> [ABOUT THIS TASK] Print all the records exactly, please.

> [GIVEN DATA]
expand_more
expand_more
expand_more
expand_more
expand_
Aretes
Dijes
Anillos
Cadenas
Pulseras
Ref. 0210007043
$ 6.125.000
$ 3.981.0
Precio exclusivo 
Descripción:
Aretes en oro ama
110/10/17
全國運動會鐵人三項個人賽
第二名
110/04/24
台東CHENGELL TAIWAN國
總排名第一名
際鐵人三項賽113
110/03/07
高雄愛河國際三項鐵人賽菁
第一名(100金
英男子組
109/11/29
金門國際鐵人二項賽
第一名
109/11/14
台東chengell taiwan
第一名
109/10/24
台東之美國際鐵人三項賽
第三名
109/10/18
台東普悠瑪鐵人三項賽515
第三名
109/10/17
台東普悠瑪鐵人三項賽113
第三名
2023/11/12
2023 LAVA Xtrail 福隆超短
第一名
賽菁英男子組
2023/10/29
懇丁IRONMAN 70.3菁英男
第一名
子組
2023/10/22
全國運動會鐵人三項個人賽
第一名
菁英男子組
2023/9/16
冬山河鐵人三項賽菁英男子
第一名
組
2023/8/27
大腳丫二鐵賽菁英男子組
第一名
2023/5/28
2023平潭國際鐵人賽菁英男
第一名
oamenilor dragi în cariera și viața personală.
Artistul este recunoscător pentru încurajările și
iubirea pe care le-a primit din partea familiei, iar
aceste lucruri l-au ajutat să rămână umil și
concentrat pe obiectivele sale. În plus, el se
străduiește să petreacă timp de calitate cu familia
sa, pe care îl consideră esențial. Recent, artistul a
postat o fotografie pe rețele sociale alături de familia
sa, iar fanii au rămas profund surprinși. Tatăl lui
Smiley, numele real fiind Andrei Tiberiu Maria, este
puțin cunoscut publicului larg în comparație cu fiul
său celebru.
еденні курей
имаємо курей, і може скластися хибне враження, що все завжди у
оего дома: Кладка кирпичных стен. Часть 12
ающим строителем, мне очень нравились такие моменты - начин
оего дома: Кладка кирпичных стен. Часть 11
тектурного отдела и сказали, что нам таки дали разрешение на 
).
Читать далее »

> [ANSWER BOX]
expand_more
expand_more
expand_more
expand_more
expand_
Aretes
Dijes
Anillos
Cadenas
Pulseras
Ref. 0210007043
$ 6.125.000
$ 3.981.0
Precio exclusivo 
Descripción:
Aretes en oro ama
110/10/17
全國運動會鐵人三項個人賽
第二名
110/04/24
台東CHENGELL TAIWAN國
總排名第一名
際鐵人三項賽113
110/03/07
高雄愛河國際三項鐵人賽菁
第一名(100金
英男子組
109/11/29
金門國際鐵人二項賽
第一名
109/11/14
台東chengell taiwan
第一名
109/10/24
台東之美國際鐵人三項賽
第三名
109/10/18
台東普悠瑪鐵人三項賽515
第三名
109/10/17
台東普悠瑪鐵人三項賽113
第三名
2023/11/12
2023 LAVA Xtrail 福隆超短
第一名
賽菁英男子組
2023/10/29
懇丁IRONMAN 70.3菁英男
第一名
子組
2023/10/22
全國運動會鐵人三項個人賽
第一名
菁英男子組
2023/9/16
冬山河鐵人三項賽菁英男子
第一名
組
2023/8/27
大腳丫二鐵賽菁英男子組
第一名
2023/5/28
2023平潭國際鐵人賽菁英男
第一名
oamenilor dragi în cariera și viața personală.
Artistul este recunoscător pentru încurajările și
iubirea pe care le-a primit din partea familiei, iar
aceste lucruri l-au ajutat să rămână umil și
concentrat pe obiectivele sale. În plus, el se
străduiește să petreacă timp de calitate cu familia
sa, pe care îl consideră esențial. Recent, artistul a
postat o fotografie pe rețele sociale alături de familia
sa, iar fanii au rămas profund surprinși. Tatăl lui
Smiley, numele real fiind Andrei Tiberiu Maria, este
puțin cunoscut publicului larg în comparație cu fiul
său celebru.
еденні курей
имаємо курей, і може скластися хибне враження, що все завжди у
оего дома: Кладка кирпичных стен. Часть 12
ающим строителем, мне очень нравились такие моменты - начин
оего дома: Кладка кирпичных стен. Часть 11
тектурного отдела и сказали, что нам таки дали разрешение на 
).
Читать далее »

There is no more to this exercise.